Selasa, 17 Februari 2009

UU BHP Perlemah Profesi Guru

Ketentuan perjanjian kerja yang tertuang di dalam Undang-Undang Badan Hukum Pendidikan cenderung memperlemah profesi guru. Makna guru direduksi menjadi sekedar pekerjaan, bukan profesi. Sistem kontrak yang biasa ada di perburuhan pun bakal kian legal diterapkan.

Ketua Federasi Guru Independen Indonesia (FGII) Jawa Barat, Ahmad Taufan, Rabu (4/1) mengatakan, keten tuan ini merugikan. Guru tidak bisa disamaratakan dengan pekerja. Sebab, profesi ini memiliki pendidikan dan tanggung jawab khusus. "Guru jelas bukan pekerja. Karena, tugasnya bukan berkaitan dengan benda mati. Ia mengajar, juga mendidik dan membimbing," paparnya.

Ketentuan perjanjian kerja ini diatur di dalam Pasal 55 UU Nomo 9/2009 tentang BHP. Di UU itu, guru diganti istilahnya sebagai pendidik. Tiap-tiap BHP wajib membuat perjanjian kerja baru dengan karyawannya, termasuk guru yang berstatus PNS sekalipun. Menurut Ahmad, ketentuan ini menyiratkan hubungan guru dan sekolah ke depan bakal lebih bersifat kontraktual.

Menurut Darmaningtyas, pengamat pendidikan, ketentuan UU ini telah mereduksi makna guru dan sekolah. Menjadikannya sekadar institusi (orang) yang bisa melakukan perbuatan hukum. Bukan sebagai suatu komunitas tempat berlangsungnya proses budaya dan pemanusiaan manusia dimana guru ambil bagian sebagai pembawa lilinnya. "Jika ini dibiarkan, akan terjadi suatu praksis pendidikan yang kaku," tuturnya.

Konsultan BHP Departemen Pendidikan Nasional Johanes Gunawan berpendapat senada, UU BHP dapat menggeser guru dari sebelumnya profesi menjadi pekerja. Ia pun mengakui, UU BHP dapat menimbulkan komplikasi hukum. "Dengan ketentuan ini, mau tidak mau guru ditempatkan tunduk di dalam Undang-Undang Ketenagakerjaan. Tetapi, UU ini kurang cocok diterapkan ke guru karena ini kan profesi khusus," ucapnya.
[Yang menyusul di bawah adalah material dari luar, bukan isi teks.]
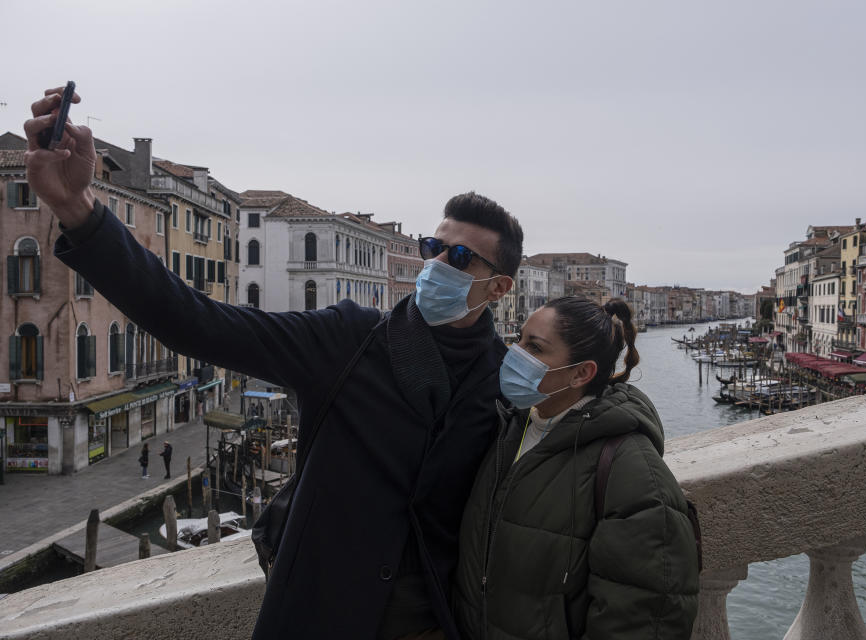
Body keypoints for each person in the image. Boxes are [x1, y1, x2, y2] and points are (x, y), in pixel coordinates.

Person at [24, 86, 522, 639]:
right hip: (316, 617)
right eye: (432, 247)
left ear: (497, 287)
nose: (433, 264)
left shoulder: (504, 385)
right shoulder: (349, 339)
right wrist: (78, 209)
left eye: (456, 257)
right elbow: (194, 320)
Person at [454, 297, 700, 639]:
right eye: (519, 340)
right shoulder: (508, 428)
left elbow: (644, 620)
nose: (514, 353)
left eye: (534, 347)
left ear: (581, 373)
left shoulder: (634, 473)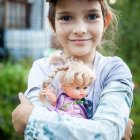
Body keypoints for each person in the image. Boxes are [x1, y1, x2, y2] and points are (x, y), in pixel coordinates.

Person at [12, 0, 134, 139]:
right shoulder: (42, 68)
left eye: (92, 16)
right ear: (52, 24)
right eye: (66, 18)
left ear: (105, 21)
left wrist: (31, 117)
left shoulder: (114, 70)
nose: (80, 29)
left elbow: (108, 132)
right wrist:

Menurutnya, perlu segera dilakukan revisi terhadap UU Ketenagakerjaan. Sistem percobaan karyawan baru, misalnya, sangat tidak cocok diterapkan ke profesi guru atau dosen. Sebab, profesi ini unik dan punya tanggung jawab berbeda dengan jenis pekerjaan lainnya. "Saya sudah pernah sampaikan ini saat pembahasan (RUU BHP). Perlu ada slot khusus tentang guru di UU Ketenagakerjaan agar tidak rancu," ucapnya.

Renumerasi guru PNS

Meskipun demikian, ia menjamin, ketentuan perjanjian kerja ini ti dak merugikan guru-guru PNS. Mereka tetap mendapatkan renumerasi dari pemerintah sesuai ketentuan lalu ditambah dari pihak BHP jika memungkinkan.

Ketua Umum Dewan Pimpinan Pusat FGII Suparman berpendapat, ketentuan soal perjanjian kerja di UU BHP akan menimbulkan persoalan kian bertambahnya mata rantai birokrasi pengangkatan dan pemberhentian guru (PNS) sekaligus melanggengkan sistem guru kontrak. Serupa dengan perundang-undangan lainnya, UU BHP tidak memberikan kepastian terhadap guru mengenai adanya standar upah minimum.

Namun, jika UU ini konsekuen menundukkan guru kepada UU Ketenagakerjaan, ia berpendapat, itu justru baik. Guru-guru swasta, khususnya honorer, jadi akan memiliki pegangan untuk mendapatkan hak-hak seperti upah minimum provinsi, mogok ke rja, dan tunjangan jamsostek. "Selama ini, hak-hak ini kan sulit dipenuhi. Konsekuensinya, guru itu disebut sebagai pekerja khusus atau profesi," ungkapnya.